● Support de travail
^^^^

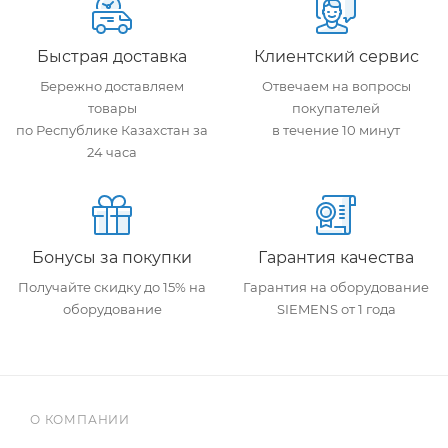
Быстрая доставка
Клиентский сервис
Бережно доставляем
Отвечаем на вопросы
товары
покупателей
по Республике Казахстан за
в течение 10 минут
24 часа
Бонусы за покупки
Гарантия качества
Получайте скидку до 15% на
Гарантия на оборудование
оборудование
SIEMENS от 1 года
О КОМПАНИИ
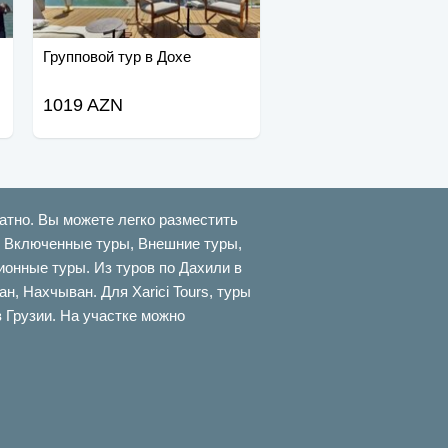
Групповой тур в Дохе
1019 AZN
атно. Вы можете легко разместить
ти Включенные туры, Внешние туры,
онные туры. Из туров по Дахили в
 Нахчыван. Для Xarici Tours, туры
в Грузии. На участке можно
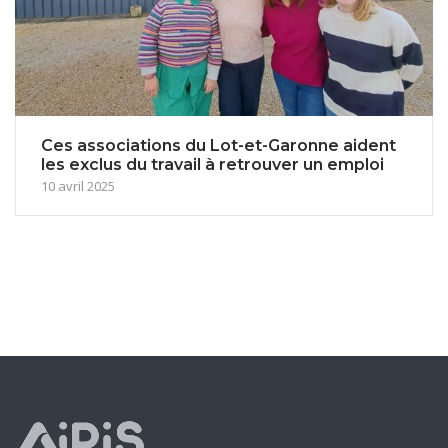
Ces associations du Lot-et-Garonne aident
les exclus du travail à retrouver un emploi
10 avril 2025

^^^^

● Consigne
Recopiez toutes les lignes ci-dessus en substituant « технику » à « оборудование » partout où ce mot figure, sans rien modifier d'autre. Laissez les images de côté dans votre réponse.

● Votre réponse
Быстрая доставка
Клиентский сервис
Бережно доставляем
Отвечаем на вопросы
товары
покупателей
по Республике Казахстан за
в течение 10 минут
24 часа
Бонусы за покупки
Гарантия качества
Получайте скидку до 15% на
Гарантия на технику
технику
SIEMENS от 1 года
О КОМПАНИИ
Групповой тур в Дохе
1019 AZN
атно. Вы можете легко разместить
ти Включенные туры, Внешние туры,
онные туры. Из туров по Дахили в
 Нахчыван. Для Xarici Tours, туры
в Грузии. На участке можно
Ces associations du Lot-et-Garonne aident
les exclus du travail à retrouver un emploi
10 avril 2025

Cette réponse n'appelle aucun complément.